Appar­ently, in the depths of the canals of Venice there is long lost treas­ure. Some mafia guy wear­ing huge avi­ator shades is keen to get hold of it. Trouble is, every time he sends a couple of divers down there, they get chomped on by stock foot­age of sharks in the wild.

It’s not sur­pris­ing that he’s annoyed by this. A real shark, he could under­stand. But when your guys are get­ting gobbled up by a rap­idly cut film reel of sharks swim­ming in dif­fer­ent water, under dif­fer­ent light­ing con­di­tions? It’s not on, it really isn’t.

News of these sharks in Venice reaches the boss of some shark col­lege in the USA. Here, Steve Bald­win is some sort of pro­fessor of sharks. Makes sense, as he works in a shark col­lege. Any­way, he’s a busy guy, doing shark lec­tures in which he makes fool­ish Jock stu­dents look even more fool­ish in front of rap­idly moisten­ing lady stu­dents, thanks to his awe­some com­mand of shark knowledge.

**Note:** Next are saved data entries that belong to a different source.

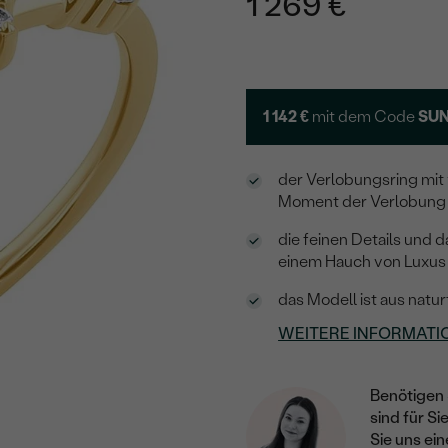
1 269 €
1 142 €
mit dem Code
SUN
der Verlobungsring mit 
Moment der Verlobung
die feinen Details und d
einem Hauch von Luxus 
das Modell ist aus natur
WEITERE INFORMATI
Benötigen 
sind für Si
Sie uns ein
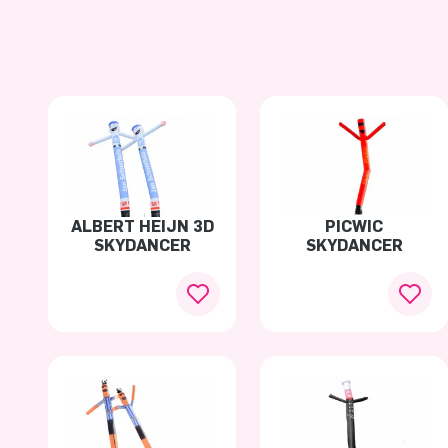
ALBERT HEIJN 3D
PICWIC
SKYDANCER
SKYDANCER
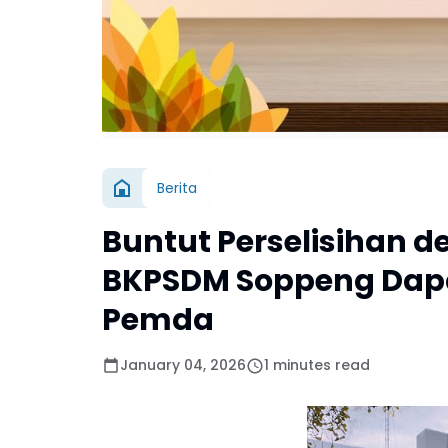
Berita
Buntut Perselisihan 
BKPSDM Soppeng Dap
Pemda
January 04, 2026
1 minutes read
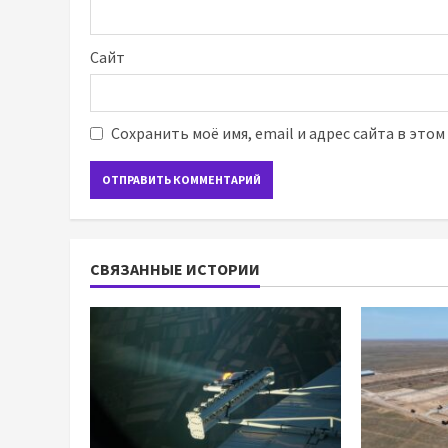
Сайт
Сохранить моё имя, email и адрес сайта в это
СВЯЗАННЫЕ ИСТОРИИ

The boss of the shark col­lege, con­cerned about the sharks in Venice, says to Steve, "Steve, I want you to go and sort out these sharks in Venice. They’re get­ting on my nerves. Just do it! And while you're at it, take Scarlett Johansson's less talented sister, Vanessa, with you!"

Jiggling man boobs

 So our intrepid duo arrive in Venice. "It’s beau­ti­ful here," says Scar­lett Johansson’s less tal­en­ted sister. Steve — sur­vey­ing Venice with a keen eye — looks for the words that can prop­erly con­vey the majesty of it’s sun­light dappled water­ways, and says, "Yeah, I know." (He does actually say that.)

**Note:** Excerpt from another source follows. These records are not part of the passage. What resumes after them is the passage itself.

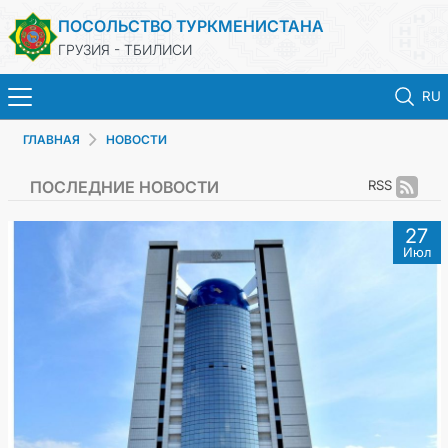
ПОСОЛЬСТВО ТУРКМЕНИСТАНА
ГРУЗИЯ - ТБИЛИСИ
RU
ГЛАВНАЯ
НОВОСТИ
ГЛАВНАЯ
ПОСЛЕДНИЕ НОВОСТИ
RSS
НОВОСТИ
27
Июл
ТУРКМЕНИСТАН
КОНСУЛЬСКИЕ УСЛУГИ
МИД
КОНТАКТНЫЕ ДАННЫЕ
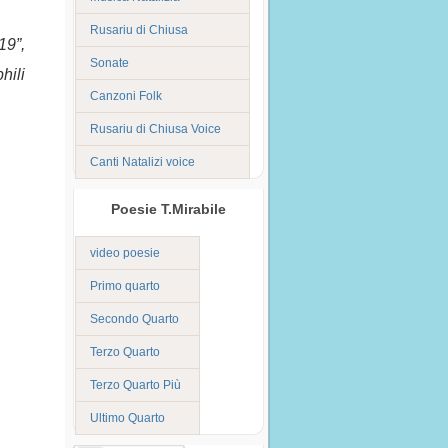
Rusariu di Chiusa
19”,
Sonate
hili
Canzoni Folk
Rusariu di Chiusa Voice
Canti Natalizi voice
Poesie T.Mirabile
video poesie
Primo quarto
Secondo Quarto
Terzo Quarto
Terzo Quarto Più
Ultimo Quarto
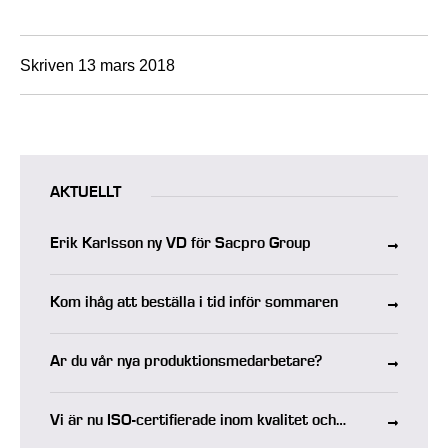
Skriven 13 mars 2018
AKTUELLT
Erik Karlsson ny VD för Sacpro Group
Kom ihåg att beställa i tid inför sommaren
Är du vår nya produktionsmedarbetare?
Vi är nu ISO-certifierade inom kvalitet och
miljö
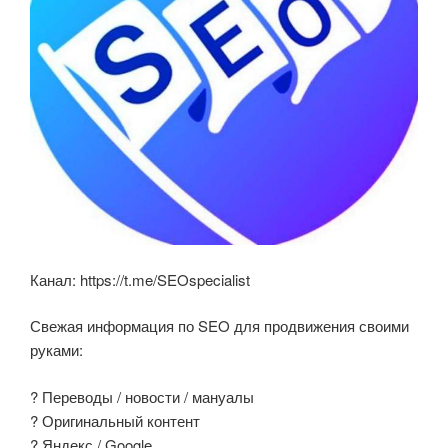
Канал: https://t.me/SEOspecialist
Свежая информация по SEO для продвижения своими
руками:
? Переводы / новости / мануалы
? Оригинальный контент
? Яндекс / Google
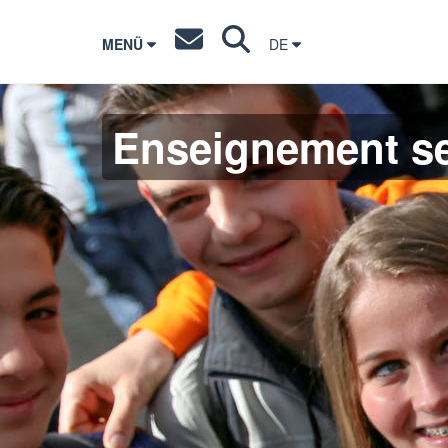
MENÜ
DE
Enseignement s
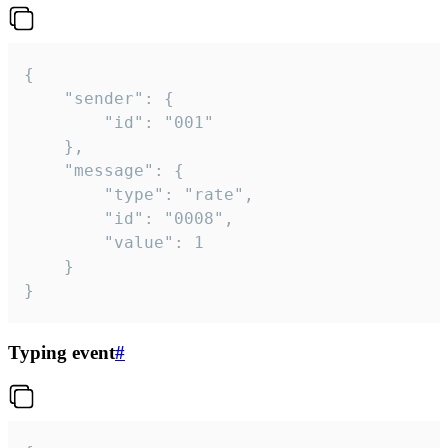
{

	"sender": {

		"id": "001"

	},

	"message": {

		"type": "rate",

		"id": "0008",

		"value": 1

	}

}
Typing event
#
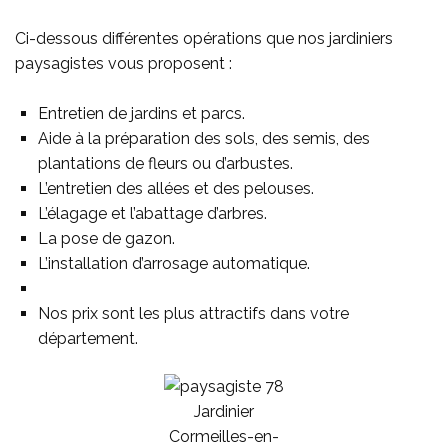
Ci-dessous différentes opérations que nos jardiniers
paysagistes vous proposent :
Entretien de jardins et parcs.
Aide à la préparation des sols, des semis, des
plantations de fleurs ou d’arbustes.
L’entretien des allées et des pelouses.
L’élagage et l’abattage d’arbres.
La pose de gazon.
L’installation d’arrosage automatique.
Nos prix sont les plus attractifs dans votre
département.
Jardinier
Cormeilles-en-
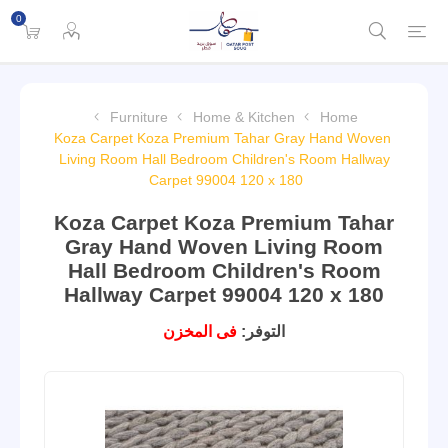
0
Furniture
Home & Kitchen
Home
Koza Carpet Koza Premium Tahar Gray Hand Woven
Living Room Hall Bedroom Children's Room Hallway
Carpet 99004 120 x 180
Koza Carpet Koza Premium Tahar
Gray Hand Woven Living Room
Hall Bedroom Children's Room
Hallway Carpet 99004 120 x 180
التوفر:
فى المخزن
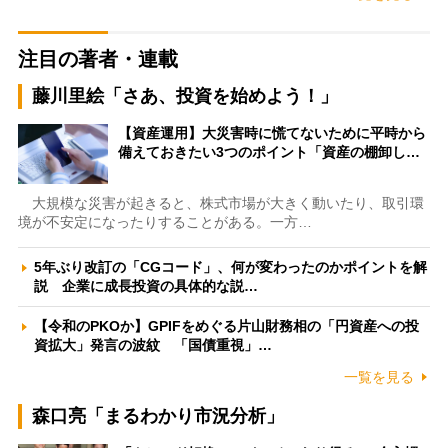
注目の著者・連載
藤川里絵「さあ、投資を始めよう！」
【資産運用】大災害時に慌てないために平時から
備えておきたい3つのポイント「資産の棚卸し…
大規模な災害が起きると、株式市場が大きく動いたり、取引環
境が不安定になったりすることがある。一方…
5年ぶり改訂の「CGコード」、何が変わったのかポイントを解
説 企業に成長投資の具体的な説…
【令和のPKOか】GPIFをめぐる片山財務相の「円資産への投
資拡大」発言の波紋 「国債重視」…
一覧を見る
森口亮「まるわかり市況分析」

It’s not long before Steve is caught up in the nefar­i­ous goings on of the gang­sters. For this, our hero must…

  1. Run in the style of a slow motion Garth Mar­enghi whilst wear­ing an overly tight top that accen­tu­ates his jig­gling man boobs.
  2. Hide from bad guys with com­plete suc­cess, before throw­ing a load of boxes in front of them, alert­ing them once again to his pres­ence, therefore turn­ing com­plete suc­cess into com­plete failure.
  3. Fall vic­tim to a rip in the fab­ric of time and space, so that he has to buy Vanessa Johans­son the same huge orange scarf, twice!! Well, okay, maybe it was a con­tinu­ity error.
  4. Sup­press years of mild mannered, con­tem­plat­ive study as a Pro­fessor of Sharks, and unleash the viol­ent action hero within, by threat­en­ing to chop a guy’s head off on a cir­cu­lar saw.
  5. Throw a statue at a dude on a bike.

The plot on the whole, makes not one bit of sense. Edit­ing gaffes abound includ­ing one scene that made me think Steve Bald­win had had his leg bit­ten clean off by a shark. Amaz­ingly, his leg seems to grow back after a night in the hos­pital. Luck­ily, such minor details are but a trifle to the dir­ector, keen as he is to get to the next chase, or shoot out, occa­sion­ally remem­ber­ing to throw some stuff in about sharks.

Sharks are nor­mally good value, no mat­ter how little screen time they may get. But even they can’t save this movie. How­ever, it is mildly amus­ing watch­ing Bald­win stumble from one dis­astrous scene to the next, baffled, bemused, no doubt wondering how it all went so wrong after the career peak of The Usual Suspects.

Shark In Venice is a bad film, poorly made. But just bad enough to be worth watch­ing. At least once. Then strike it from your mind.